Um alto grunhido animal foi ouvido pelo grupo e as mulheres correram para pegar as crianças. Mas uma não foi tão rápida em fugir e ficou na mira de uma besta enorme.

Algo que parecia um porco, mas era pelo menos duas vezes maior do que um. O animal cavava a terra com suas patas mirando a índia e a criança que ela carregava no colo.

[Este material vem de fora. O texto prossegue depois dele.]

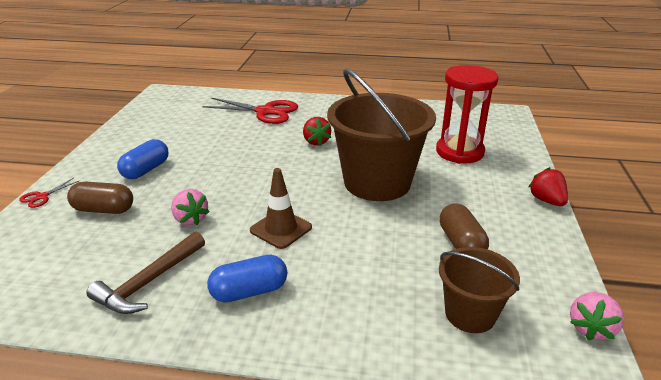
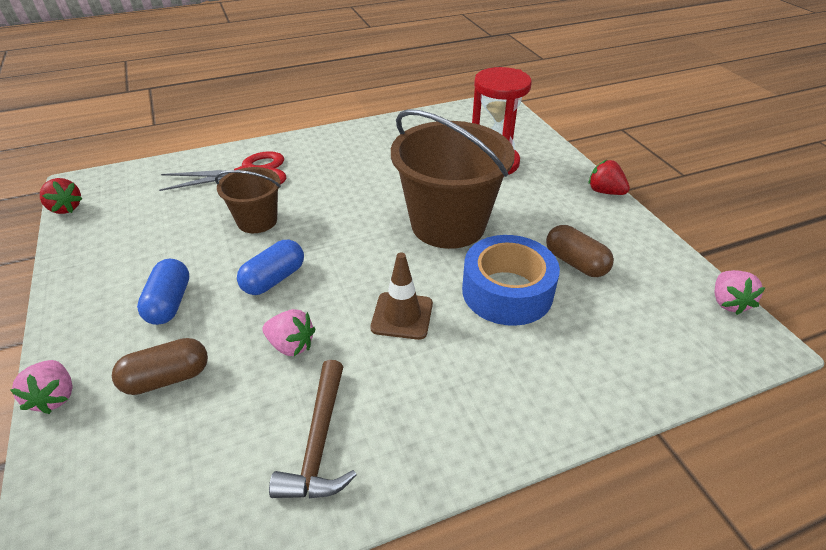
camera: 30 degrees left, 10 degrees up
red scissors [19,178,79,208] -> pink strawberry [10,360,73,414]
blue capsule [207,255,287,303] -> blue capsule moved to [237,240,304,295]
red strawberry [303,117,331,146] -> red strawberry moved to [40,178,83,214]
brown bucket [439,247,520,333] -> brown bucket moved to [215,167,281,233]
none -> blue tape [462,235,560,326]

Thomas tinha que pensar rápido. O animal raivoso iria dilacerar os dois nativos se ele não agisse. Ele desceu rapidamente já com a arma em punho.

O animal detectou a presença de Thomas e avançou da direção do inglês. Ele fez mira e atirou. Atingido, o bicho caiu no chão, mas ainda avançava em sua direção. Thomas recarregou a arma e atirou novamente.

O porco do mato, ainda grunhindo, caiu a metros dele. O inglês abaixou a arma respirando profundamente. Agora, frente a frente com o animal, ele podia ver as presas poderosas. A mãe e o menino índio não teriam nenhuma chance.

Thomas olhou na direção em que os dois deveriam estar, mas não os viu. Ao invés deles, três índios, altos e fortes o olhavam ameaçadores. Carregavam uma espécie de arco e flecha. Todas apontadas em sua direção.